Here's the full example that I'm trying to wrap with my own methods:
var TwilioClient = require('twilio').Client,
Twiml = require('twilio').Twiml,
creds = require('./twilio_creds').Credentials,
client = new TwilioClient(creds.sid, creds.authToken, creds.hostname),
// Our numbers list. Add more numbers here and they'll get the message
numbers = ['+numbersToSendTo'],
message = '',
numSent = 0;
var phone = client.getPhoneNumber(creds.outgoing);
phone.setup(function() {
for(var i = 0; i < numbers.length; i++) {
phone.sendSms(numbers[i], message, null, function(sms) {
sms.on('processed', function(reqParams, response) {
console.log('Message processed, request params follow');
console.log(reqParams);
numSent += 1;
if(numSent == numToSend) {
process.exit(0);
}
});
});
}
});`
Simply add the function(s) you wish to expose as properties on the exports object. Assuming your file was named mytwilio.js and stored under app/ and looks like,
app/mytwilio.js
var twilio = require('twilio');
var TwilioClient = twilio.Client;
var Twiml = twilio.Twiml;
var creds = require('./twilio_creds').Credentials;
var client = new TwilioClient(creds.sid, creds.authToken, creds.hostname);
// keeps track of whether the phone object
// has been populated or not.
var initialized = false;
var phone = client.getPhoneNumber(creds.outgoing);
phone.setup(function() {
// phone object has been populated
initialized = true;
});
exports.send = function(number, message, callback) {
// ignore request and throw if not initialized
if (!initialized) {
throw new Error("Patience! We are init'ing");
}
// otherwise process request and send SMS
phone.sendSms(number, message, null, function(sms) {
sms.on('processed', callback);
});
};
This file is mostly identical to what you already have with one crucial difference. It remembers whether the phone object has been initialized or not. If it hasn't been initialized, it simply throws an error if send is called. Otherwise it proceeds with sending the SMS. You could get fancier and create a queue that stores all messages to be sent until the object is initialized, and then sends em' all out later.

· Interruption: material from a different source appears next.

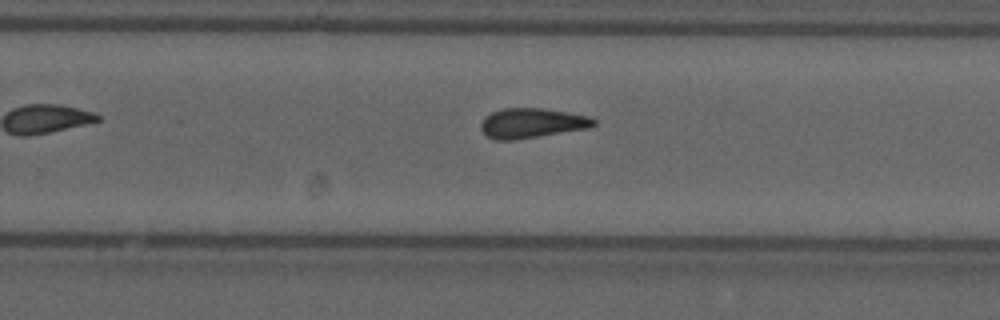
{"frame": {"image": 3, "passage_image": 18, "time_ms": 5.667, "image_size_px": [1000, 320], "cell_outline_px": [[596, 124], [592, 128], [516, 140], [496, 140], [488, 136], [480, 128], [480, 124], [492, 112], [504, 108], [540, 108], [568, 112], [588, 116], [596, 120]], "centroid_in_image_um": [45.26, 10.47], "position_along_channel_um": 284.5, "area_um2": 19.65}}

This is just a lazy approach to get you started. To use the function(s) exported by the above wrapper, simply include it the other js file(s). The send function captures everything it needs (initialized and phone variables) in a closure, so you don't have to worry about exporting every single dependency. Here's an example of a file that makes use of the above.
app/mytwilio-test.js
var twilio = require("./mytwilio");
twilio.send("+123456789", "Hello there!", function(reqParams, response) {
// do something absolutely crazy with the arguments
});
If you don't like to include with the full/relative path of mytwilio.js, then add it to the paths list. Read up more about the module system, and how module resolution works in Node.JS.